Now, I don’t know a hell of a lot about jazz, although I like to listen to it. I learned about rock music sort of organically, by buying records, listening to the radio and reading about it. Jazz, though, is something I really only started to dip a toe into during college and after, and never got the bug to learn much of the details. Because there are just too many details. But, of course, I knew about Duke Ellington and Count Basie. And, when I decided to write about them for this theme, I wondered whether they ever played together. Google is a beautiful thing, and when I put their names in to a search, I discovered in 0.46 seconds that, in fact, they actually did one album together, First Time! The Count Meets The Duke, and (a few minutes later) that it was a pretty well received album.

Apparently it took some serious planning to get Ellington, Basie and their entire orchestras together for a session, but it happened on July 6-7, 1961, at the 30th Street Studio in New York. As one article noted, the sessions included “requisite breaks for recreational liberties,” which is a phrase so delightful it is worth stealing.
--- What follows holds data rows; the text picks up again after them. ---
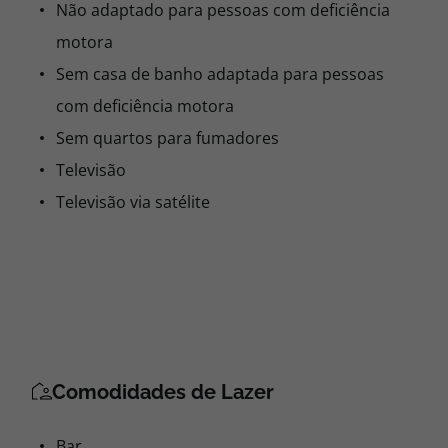
Não adaptado para pessoas com deficiência
motora
Sem casa de banho adaptada para pessoas
com deficiência motora
Sem quartos para fumadores
Televisão
Televisão via satélite
Comodidades de Lazer
Bar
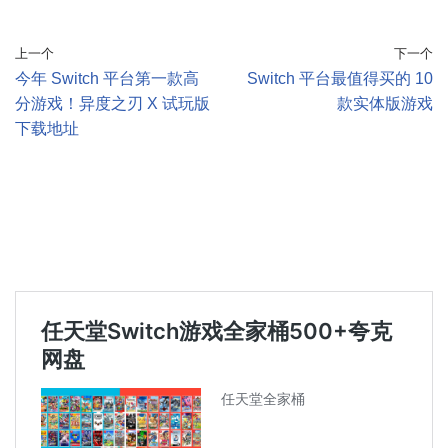
上一个
下一个
今年 Switch 平台第一款高
Switch 平台最值得买的 10
分游戏！异度之刃 X 试玩版
款实体版游戏
下载地址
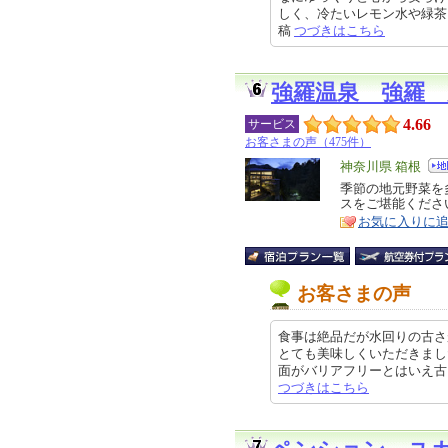
しく、冷たいレモン水や緑茶、コー
稿
つづきはこちら
強羅温泉 強羅 
4.66
サービス
お客さまの声（475件）
エ
神奈川県 箱根
リ
季節の地元野菜を
特
スをご堪能くださ
ア
徴
お気に入りに
お客さまの声
食事は絶品だが水回りの古さ
とても美味しくいただきまし
面がバリアフリーとはいえ古さ、ド
つづきはこちら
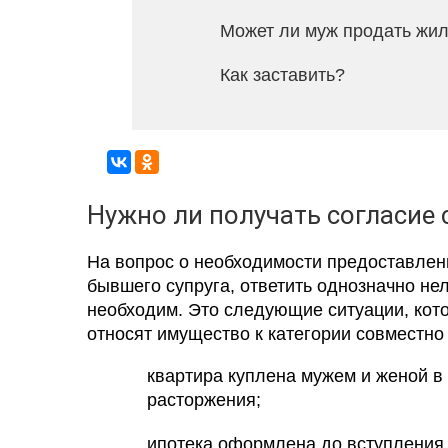
Может ли муж продать жил
Как заставить?
Нужно ли получать согласие 
На вопрос о необходимости предоставлени
бывшего супруга, ответить однозначно нел
необходим. Это следующие ситуации, кот
относят имущество к категории совместно
квартира куплена мужем и женой в 
расторжения;
ипотека оформлена до вступления в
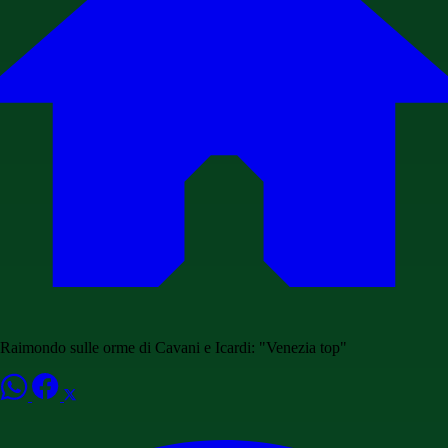
Raimondo sulle orme di Cavani e Icardi: "Venezia top"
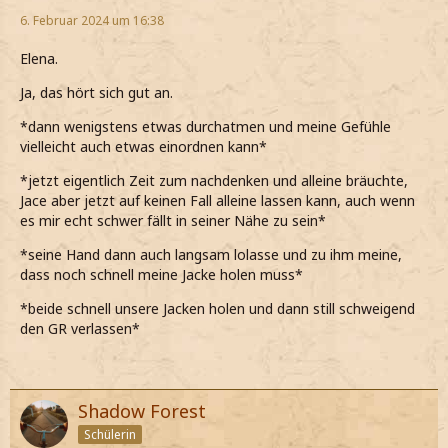
6. Februar 2024 um 16:38
Elena.
Ja, das hört sich gut an.
*dann wenigstens etwas durchatmen und meine Gefühle
vielleicht auch etwas einordnen kann*
*jetzt eigentlich Zeit zum nachdenken und alleine bräuchte,
Jace aber jetzt auf keinen Fall alleine lassen kann, auch wenn
es mir echt schwer fällt in seiner Nähe zu sein*
*seine Hand dann auch langsam lolasse und zu ihm meine,
dass noch schnell meine Jacke holen muss*
*beide schnell unsere Jacken holen und dann still schweigend
den GR verlassen*
Shadow Forest
Schülerin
Under the English tradition, Dukes outrank Earls (the equivalent of Counts), and Ellington was one of Basie’s idols, but the album is nevertheless democratically split down the middle—an equal number of each band’s classics, Duke’s orchestra is in the right channel and Basie’s is on the left, and in most cases the leaders each took piano solos (although Basie refused to play on Ellington's signature song, “Take the A Train,” so instead the composer, Billy Strayhorn, was the second pianist). Where that leaves the “Duke of Earl,” is unresolved here.

Our featured song, “Battle Royal,” opens the album. It was originally written by Ellington for the movie Paris Blues, which featured Paul Newman, Sidney Poitier, Joanne Woodward and Diahann Carroll, who could be considered acting royalty. In the film, the song represents a “Battle Royal,” when the band led by Newman and Poitier is challenged by a band led by Louis Armstrong, uncrowned jazz nobility himself, playing a character named Wild Man Moore. The Ellington/Basie version featured above starts off somewhat more restrained than the exuberant film version, but rapidly turns into a battle between the two orchestras and their soloists that is both intense and thrilling.